"Committing to something you disagree with is an emotional contortion that is hard to do in practice. But the work of every team is a series of experiments at its heart, and by changing the onus from "let's commit to this thing we don't all agree with" to "let's try it and see what happens", we move from steamrollering dissent to mutually agreeing on an experimental hypothesis and testing it. You're learning based on agreed criteria."
"Third, use the phrase "disagree and commit." This phrase will save a lot of time. If you have conviction on a particular direction even though there's no consensus, it's helpful to say, "Look, I know we disagree on this but will you gamble with me on it? Disagree and commit?" By the time you're at this point, no one can know the answer for sure, and you'll probably get a quick yes."

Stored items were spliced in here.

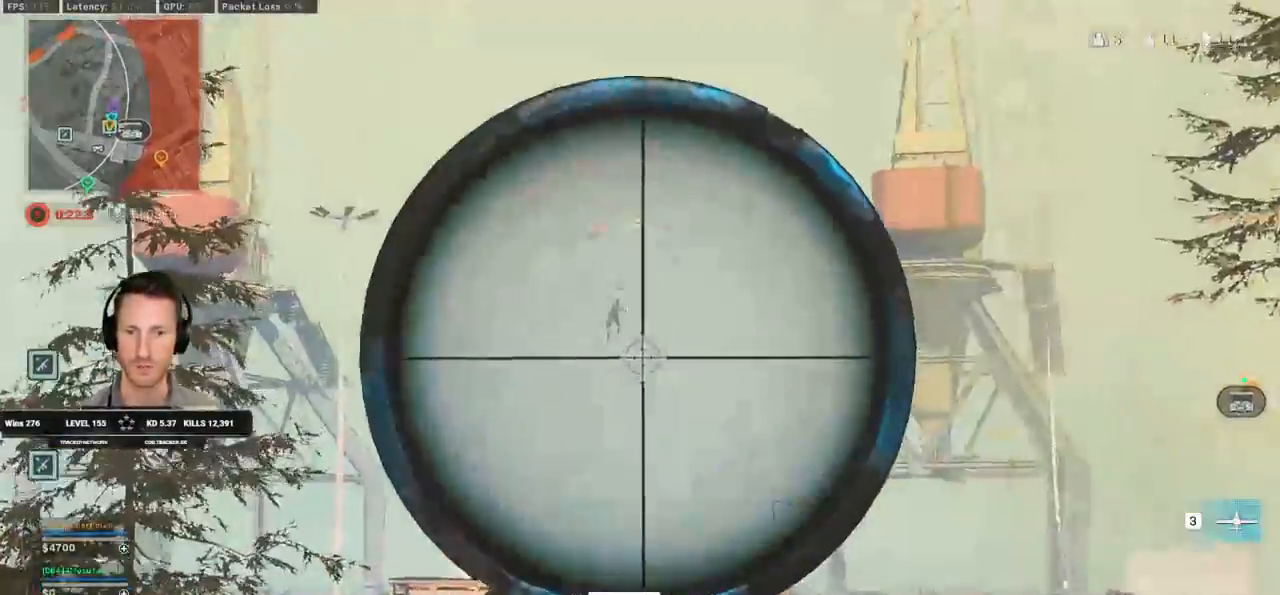
{"keys": ["shift"], "mouse": ["right"], "events": [[33, "alt", "up"], [117, "alt", "down"], [267, "alt", "up"], [383, "shift", "down"], [467, "w", "up"]]}
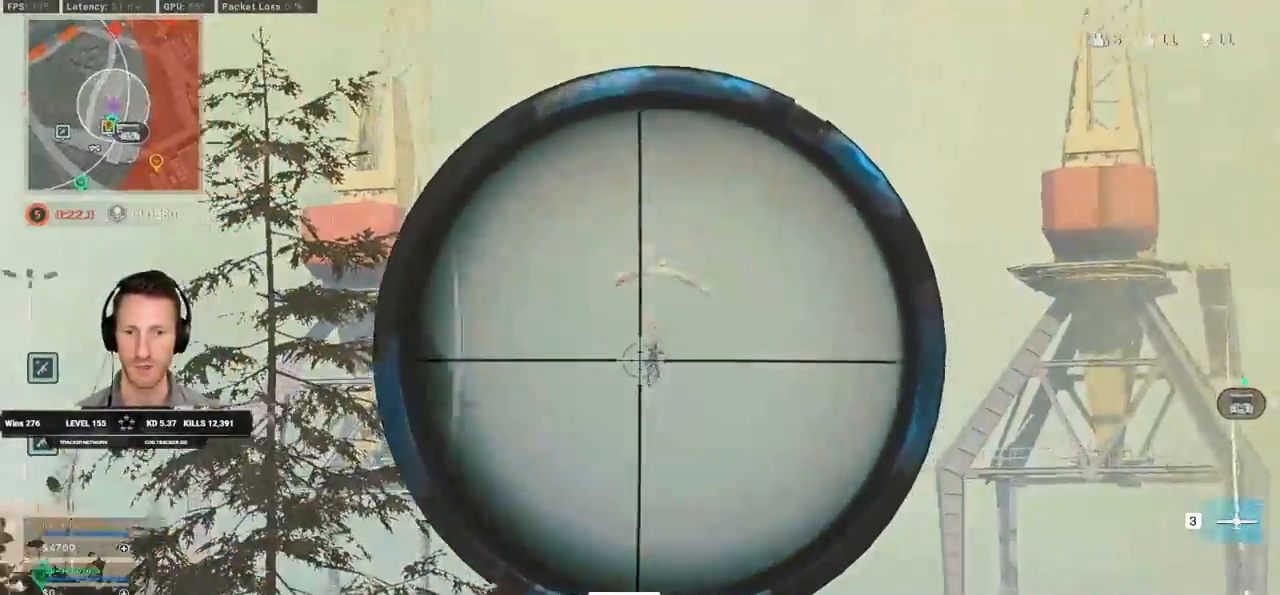
{"keys": ["shift"], "mouse": ["left", "right"], "events": [[383, "mouse_left", "down"]]}
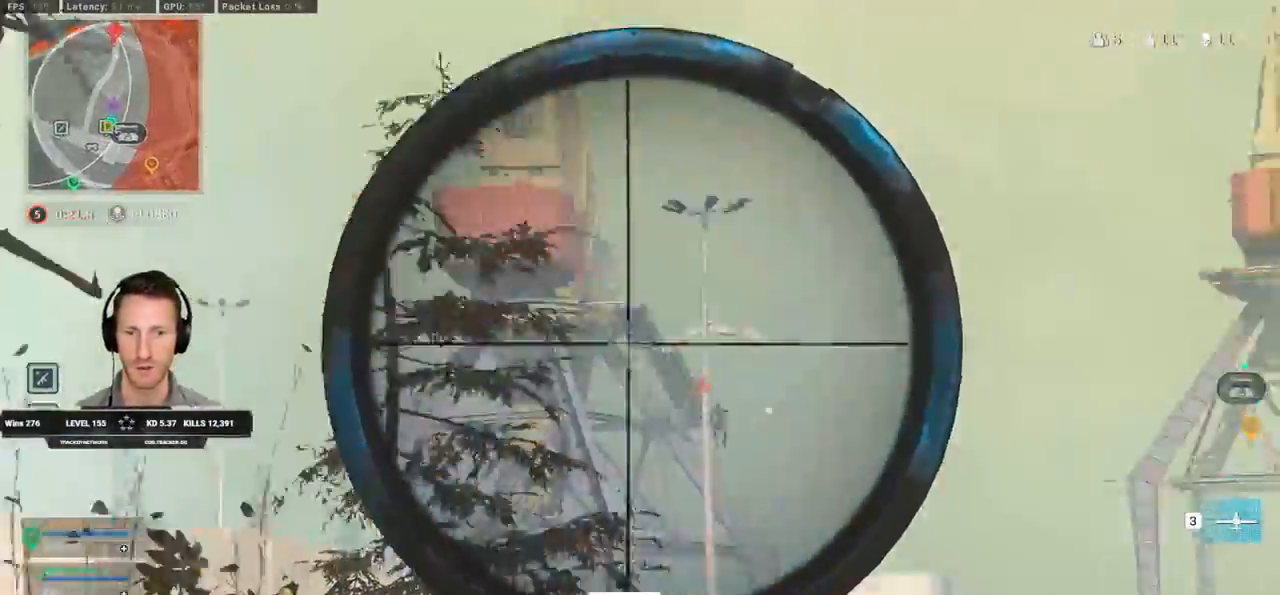
{"keys": ["a", "shift", "w"], "mouse": [], "events": [[83, "mouse_left", "up"], [83, "mouse_right", "up"], [83, "w", "down"], [133, "e", "down"], [133, "shift", "up"], [200, "e", "up"], [283, "shift", "down"], [417, "a", "down"]]}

Propose 'Disagree and let's see' as a team practice that preserves honesty while maintaining alignment. It frames decisions as experiments where team members acknowledge they didn't choose the path but agree on the experiment and learning goals. Framing choices as experiments reduces emotional contortion from committing to directions one lacks conviction in and replaces steamrollering dissent with collaborative hypothesis testing under agreed criteria. Outcomes produce shared learnings and next steps instead of winners and losers. The approach aligns with Jeff Bezos's original 'disagree and commit' intent by asking teammates to gamble together when uncertainty remains and evaluate results.